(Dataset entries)
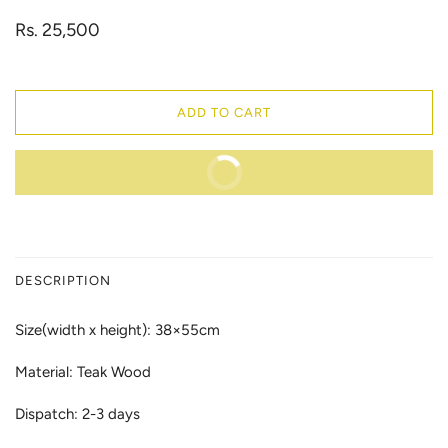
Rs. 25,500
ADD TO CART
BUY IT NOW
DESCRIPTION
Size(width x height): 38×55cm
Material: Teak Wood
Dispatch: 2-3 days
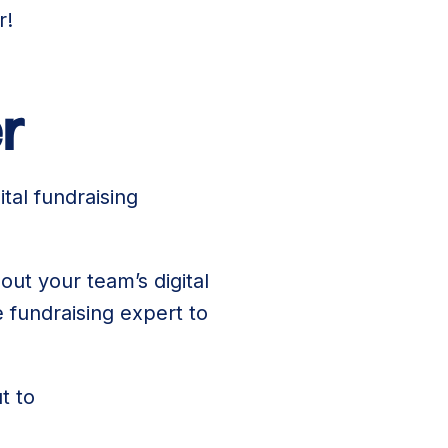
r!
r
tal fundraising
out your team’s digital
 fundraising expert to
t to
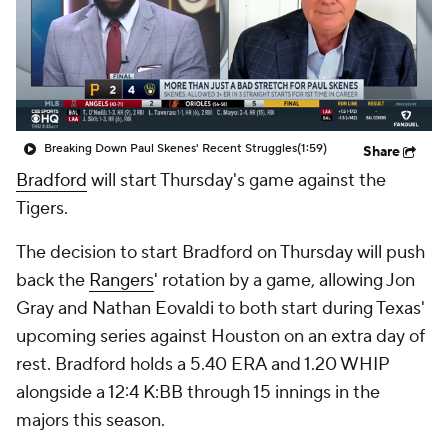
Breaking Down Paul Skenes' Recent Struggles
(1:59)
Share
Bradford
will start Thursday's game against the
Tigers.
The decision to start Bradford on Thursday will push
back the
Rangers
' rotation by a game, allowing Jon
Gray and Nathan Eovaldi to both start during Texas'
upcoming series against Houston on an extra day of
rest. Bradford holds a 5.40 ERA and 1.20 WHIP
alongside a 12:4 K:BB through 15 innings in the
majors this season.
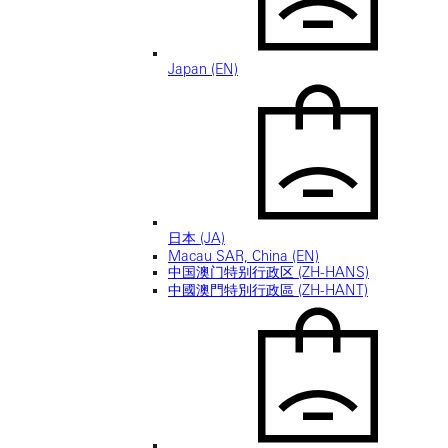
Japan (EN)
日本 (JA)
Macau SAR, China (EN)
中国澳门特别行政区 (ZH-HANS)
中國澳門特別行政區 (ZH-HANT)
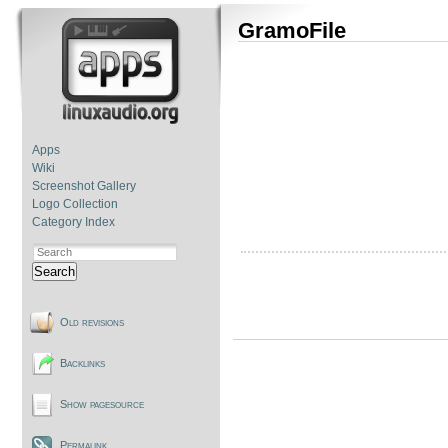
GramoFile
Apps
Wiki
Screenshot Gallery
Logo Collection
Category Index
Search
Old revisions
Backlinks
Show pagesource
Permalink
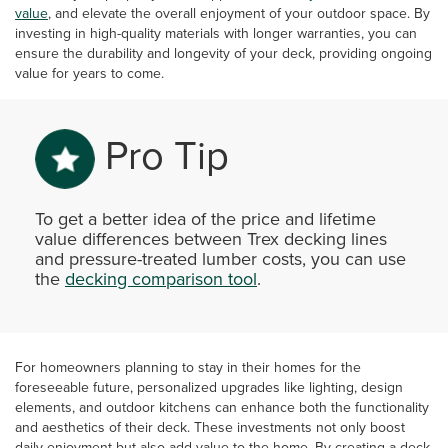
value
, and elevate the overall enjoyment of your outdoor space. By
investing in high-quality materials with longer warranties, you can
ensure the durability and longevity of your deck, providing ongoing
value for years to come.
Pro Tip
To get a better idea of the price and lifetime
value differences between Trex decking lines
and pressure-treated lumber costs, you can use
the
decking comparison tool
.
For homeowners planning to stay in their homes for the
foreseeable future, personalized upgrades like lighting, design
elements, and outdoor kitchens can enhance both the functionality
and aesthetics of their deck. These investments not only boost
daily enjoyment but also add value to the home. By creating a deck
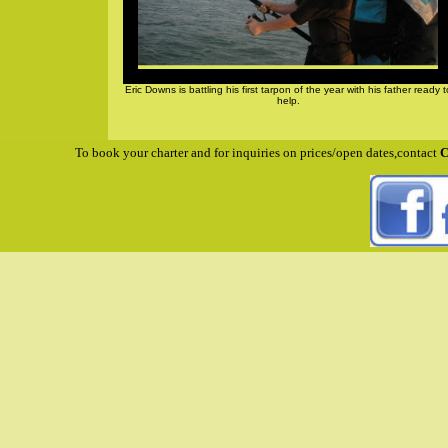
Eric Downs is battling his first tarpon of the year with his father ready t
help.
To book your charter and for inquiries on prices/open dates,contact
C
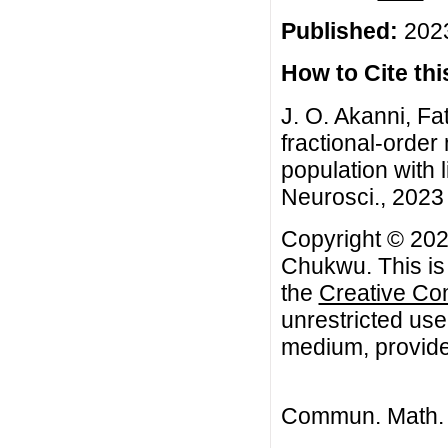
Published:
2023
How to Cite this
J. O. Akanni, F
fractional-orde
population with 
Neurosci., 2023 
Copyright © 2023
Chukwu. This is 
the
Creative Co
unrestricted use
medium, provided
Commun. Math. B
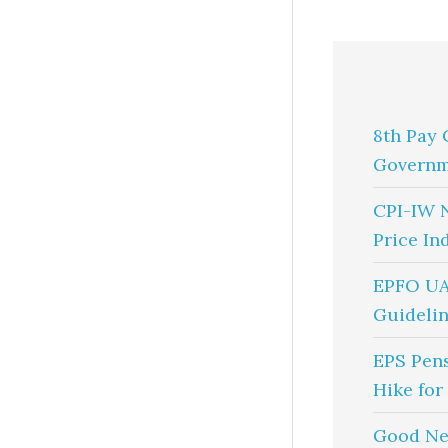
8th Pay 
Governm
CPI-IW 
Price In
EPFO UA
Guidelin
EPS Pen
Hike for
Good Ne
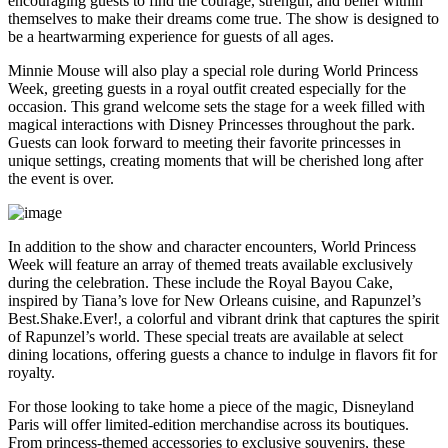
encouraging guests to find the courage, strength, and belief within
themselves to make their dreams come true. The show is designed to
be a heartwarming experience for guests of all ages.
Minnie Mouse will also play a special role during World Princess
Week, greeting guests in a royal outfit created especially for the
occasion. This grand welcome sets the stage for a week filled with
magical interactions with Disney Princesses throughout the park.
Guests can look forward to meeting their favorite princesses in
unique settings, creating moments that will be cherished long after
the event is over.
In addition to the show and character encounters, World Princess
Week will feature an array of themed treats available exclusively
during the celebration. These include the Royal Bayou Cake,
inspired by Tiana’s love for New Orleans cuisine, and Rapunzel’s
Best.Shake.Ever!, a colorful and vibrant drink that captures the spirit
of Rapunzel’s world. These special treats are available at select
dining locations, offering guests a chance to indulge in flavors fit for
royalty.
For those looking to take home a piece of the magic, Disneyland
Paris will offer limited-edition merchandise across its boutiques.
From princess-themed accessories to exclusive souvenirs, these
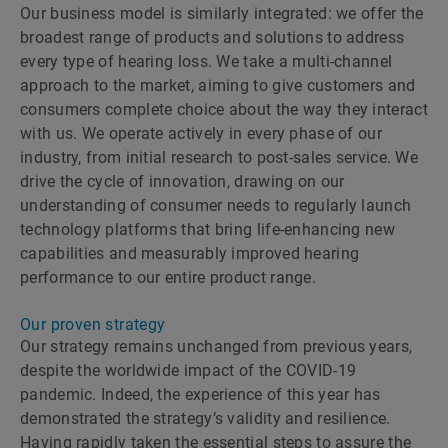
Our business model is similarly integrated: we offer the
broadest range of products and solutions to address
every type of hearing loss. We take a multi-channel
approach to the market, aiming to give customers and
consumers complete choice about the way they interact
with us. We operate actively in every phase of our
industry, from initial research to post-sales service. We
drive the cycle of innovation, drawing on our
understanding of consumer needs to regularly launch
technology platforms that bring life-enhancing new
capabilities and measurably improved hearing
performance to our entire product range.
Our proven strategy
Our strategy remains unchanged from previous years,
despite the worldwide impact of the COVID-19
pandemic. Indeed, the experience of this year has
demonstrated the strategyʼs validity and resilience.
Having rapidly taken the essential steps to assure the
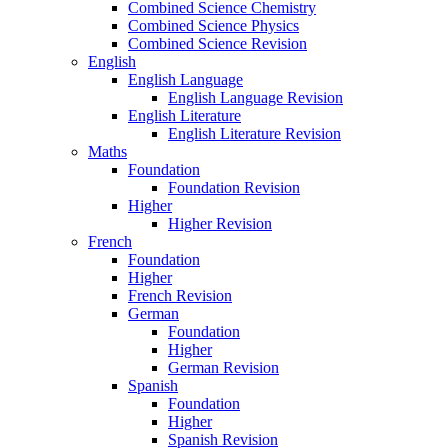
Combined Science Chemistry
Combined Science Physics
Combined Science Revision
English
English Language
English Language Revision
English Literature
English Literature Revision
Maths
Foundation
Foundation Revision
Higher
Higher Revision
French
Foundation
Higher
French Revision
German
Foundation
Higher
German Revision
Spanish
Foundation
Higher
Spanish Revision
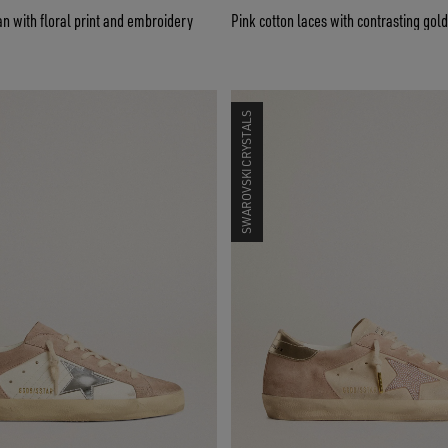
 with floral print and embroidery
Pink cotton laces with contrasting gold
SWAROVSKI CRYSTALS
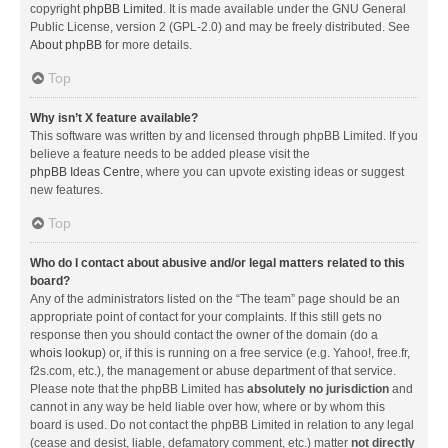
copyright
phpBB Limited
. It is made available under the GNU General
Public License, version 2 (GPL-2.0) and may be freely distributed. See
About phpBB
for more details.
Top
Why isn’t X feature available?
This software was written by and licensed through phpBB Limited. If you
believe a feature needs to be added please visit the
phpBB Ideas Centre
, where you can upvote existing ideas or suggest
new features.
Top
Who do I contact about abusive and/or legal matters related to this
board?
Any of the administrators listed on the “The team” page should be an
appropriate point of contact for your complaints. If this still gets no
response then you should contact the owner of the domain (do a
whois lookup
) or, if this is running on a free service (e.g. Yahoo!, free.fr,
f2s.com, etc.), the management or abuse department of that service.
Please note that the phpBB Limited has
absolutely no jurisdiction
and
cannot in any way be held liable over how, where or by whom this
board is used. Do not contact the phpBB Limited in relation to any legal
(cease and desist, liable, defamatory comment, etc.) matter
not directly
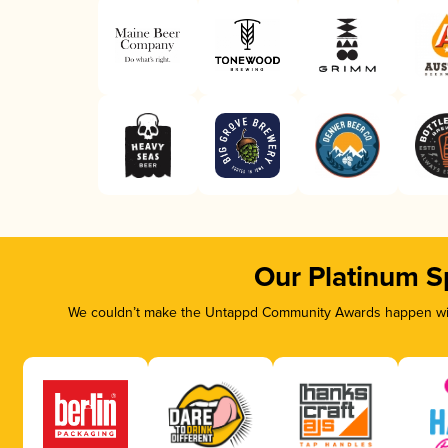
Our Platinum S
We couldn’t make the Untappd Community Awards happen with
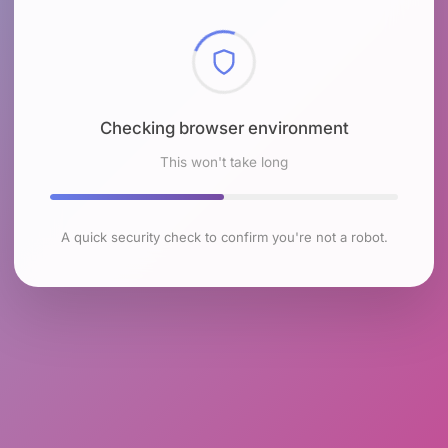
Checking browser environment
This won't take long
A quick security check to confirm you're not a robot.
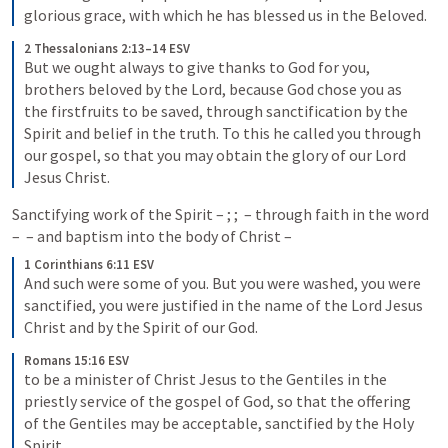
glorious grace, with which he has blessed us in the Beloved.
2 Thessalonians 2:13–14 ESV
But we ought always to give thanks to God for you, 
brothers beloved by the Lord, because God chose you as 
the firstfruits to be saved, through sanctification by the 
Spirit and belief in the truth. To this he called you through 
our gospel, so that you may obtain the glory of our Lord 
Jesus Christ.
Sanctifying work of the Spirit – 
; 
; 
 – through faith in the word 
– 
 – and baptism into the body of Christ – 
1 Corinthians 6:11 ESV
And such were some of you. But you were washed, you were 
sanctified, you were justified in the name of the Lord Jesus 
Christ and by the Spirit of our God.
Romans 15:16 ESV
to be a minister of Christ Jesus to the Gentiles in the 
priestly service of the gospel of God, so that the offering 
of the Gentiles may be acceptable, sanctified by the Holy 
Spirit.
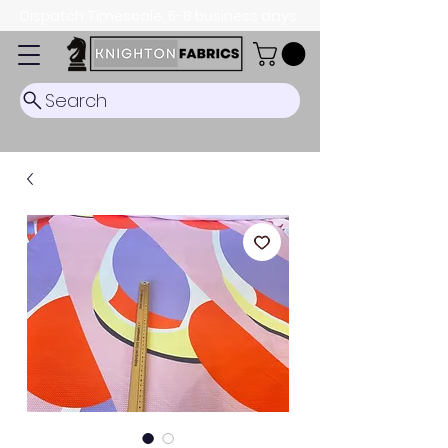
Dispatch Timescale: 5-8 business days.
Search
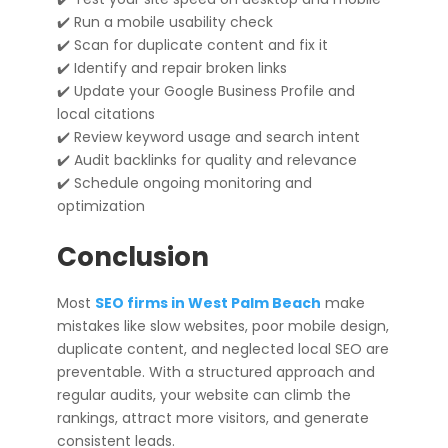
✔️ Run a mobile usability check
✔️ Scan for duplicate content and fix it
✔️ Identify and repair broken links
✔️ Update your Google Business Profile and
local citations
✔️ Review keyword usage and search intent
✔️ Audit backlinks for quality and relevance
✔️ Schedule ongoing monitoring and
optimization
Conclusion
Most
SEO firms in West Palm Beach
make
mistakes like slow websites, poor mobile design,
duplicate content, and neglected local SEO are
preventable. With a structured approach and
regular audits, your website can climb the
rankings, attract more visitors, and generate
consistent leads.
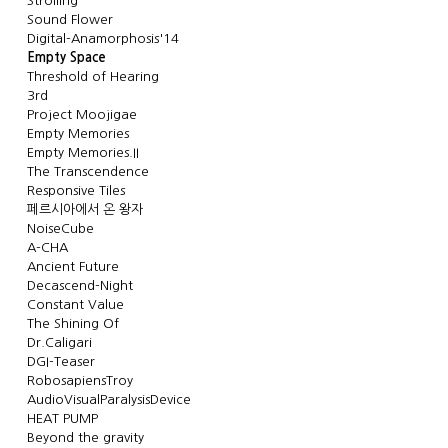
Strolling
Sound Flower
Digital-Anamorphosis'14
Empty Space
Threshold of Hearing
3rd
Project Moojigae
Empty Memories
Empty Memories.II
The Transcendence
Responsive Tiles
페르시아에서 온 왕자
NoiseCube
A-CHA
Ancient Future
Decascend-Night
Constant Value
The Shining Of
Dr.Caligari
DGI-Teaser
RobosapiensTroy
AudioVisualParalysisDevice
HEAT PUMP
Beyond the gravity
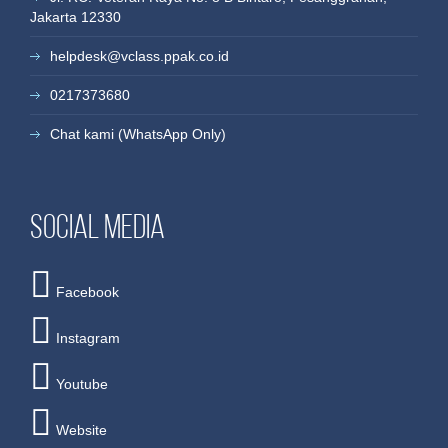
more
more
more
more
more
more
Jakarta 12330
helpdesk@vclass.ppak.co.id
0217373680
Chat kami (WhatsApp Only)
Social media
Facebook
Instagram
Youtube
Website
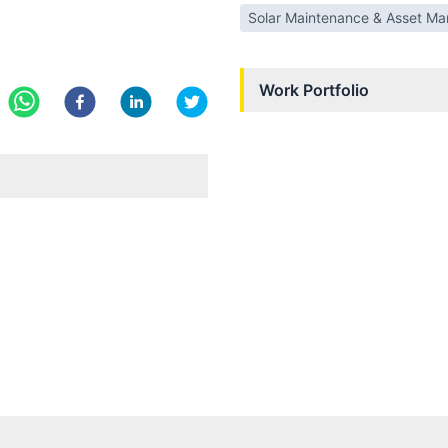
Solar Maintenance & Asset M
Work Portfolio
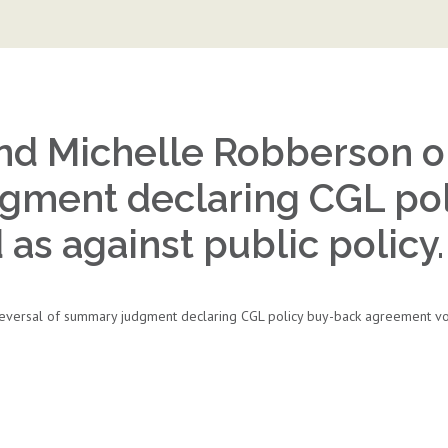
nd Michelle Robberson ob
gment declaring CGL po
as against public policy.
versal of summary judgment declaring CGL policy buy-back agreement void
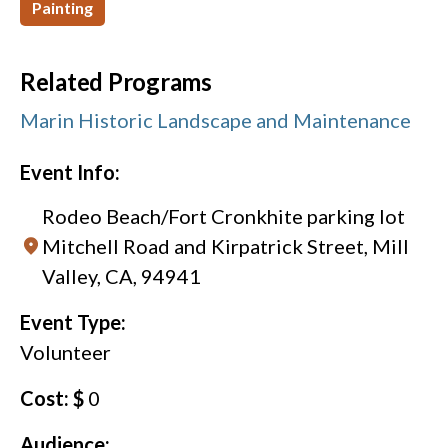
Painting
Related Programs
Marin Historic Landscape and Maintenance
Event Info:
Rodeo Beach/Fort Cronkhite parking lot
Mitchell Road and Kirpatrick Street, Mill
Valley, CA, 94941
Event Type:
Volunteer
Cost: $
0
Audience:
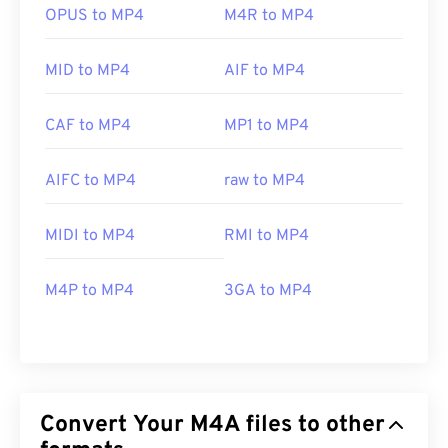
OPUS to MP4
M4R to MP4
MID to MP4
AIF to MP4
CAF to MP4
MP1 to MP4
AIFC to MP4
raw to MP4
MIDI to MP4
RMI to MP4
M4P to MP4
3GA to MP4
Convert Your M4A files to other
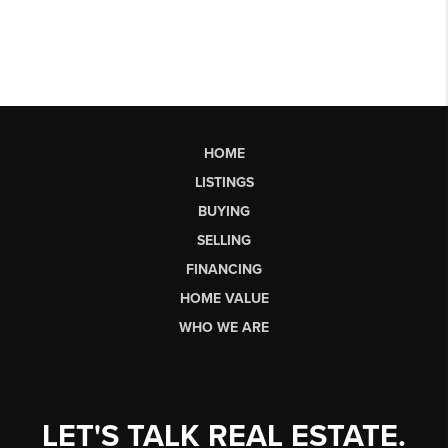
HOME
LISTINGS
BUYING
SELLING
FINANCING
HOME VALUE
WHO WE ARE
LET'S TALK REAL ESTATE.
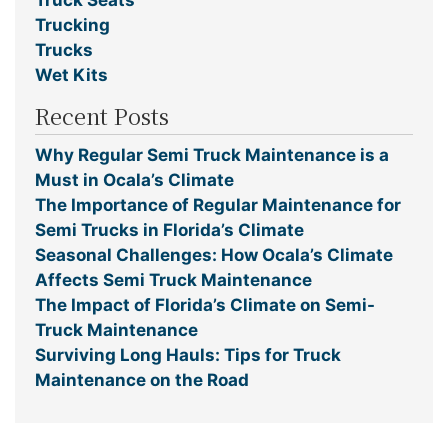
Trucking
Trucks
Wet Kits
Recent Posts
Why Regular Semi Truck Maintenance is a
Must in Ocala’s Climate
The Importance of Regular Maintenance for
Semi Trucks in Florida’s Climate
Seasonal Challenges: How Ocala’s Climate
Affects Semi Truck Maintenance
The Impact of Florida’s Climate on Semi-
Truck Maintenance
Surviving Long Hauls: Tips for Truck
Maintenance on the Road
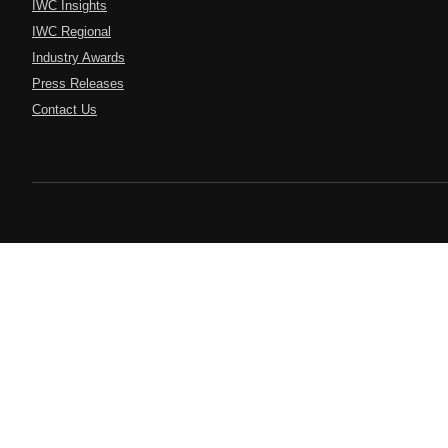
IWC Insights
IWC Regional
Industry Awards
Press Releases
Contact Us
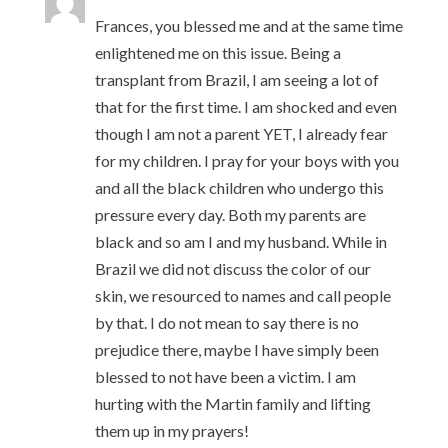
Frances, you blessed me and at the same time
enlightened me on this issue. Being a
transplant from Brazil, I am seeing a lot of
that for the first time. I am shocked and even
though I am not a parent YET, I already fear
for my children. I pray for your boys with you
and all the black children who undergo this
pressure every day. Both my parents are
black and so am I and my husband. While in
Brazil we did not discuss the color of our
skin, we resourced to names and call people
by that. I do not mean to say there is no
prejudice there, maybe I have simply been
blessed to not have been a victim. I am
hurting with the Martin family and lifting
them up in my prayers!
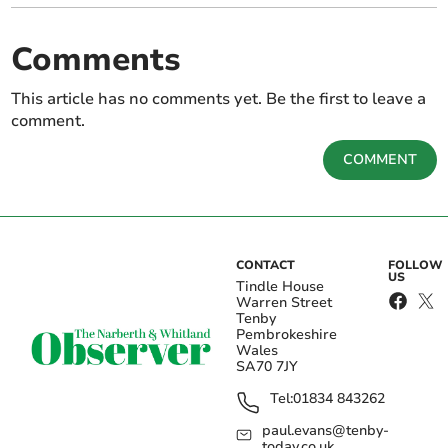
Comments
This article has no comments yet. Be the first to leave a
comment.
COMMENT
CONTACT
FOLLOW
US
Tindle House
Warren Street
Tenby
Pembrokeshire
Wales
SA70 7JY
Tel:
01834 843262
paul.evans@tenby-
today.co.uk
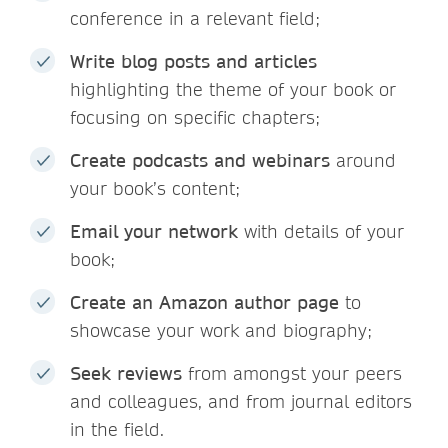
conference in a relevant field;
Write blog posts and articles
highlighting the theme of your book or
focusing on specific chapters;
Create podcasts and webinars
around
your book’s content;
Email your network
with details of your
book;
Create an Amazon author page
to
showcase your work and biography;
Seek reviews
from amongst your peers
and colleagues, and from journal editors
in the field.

● **TASK INSTRUCTIONS**
Please copy every line of the data that carries the string "Jesus".

● **RESPONSE TO THE EXERCISE**
Jesus Christ.
sanctified, you were justified in the name of the Lord Jesus 
to be a minister of Christ Jesus to the Gentiles in the 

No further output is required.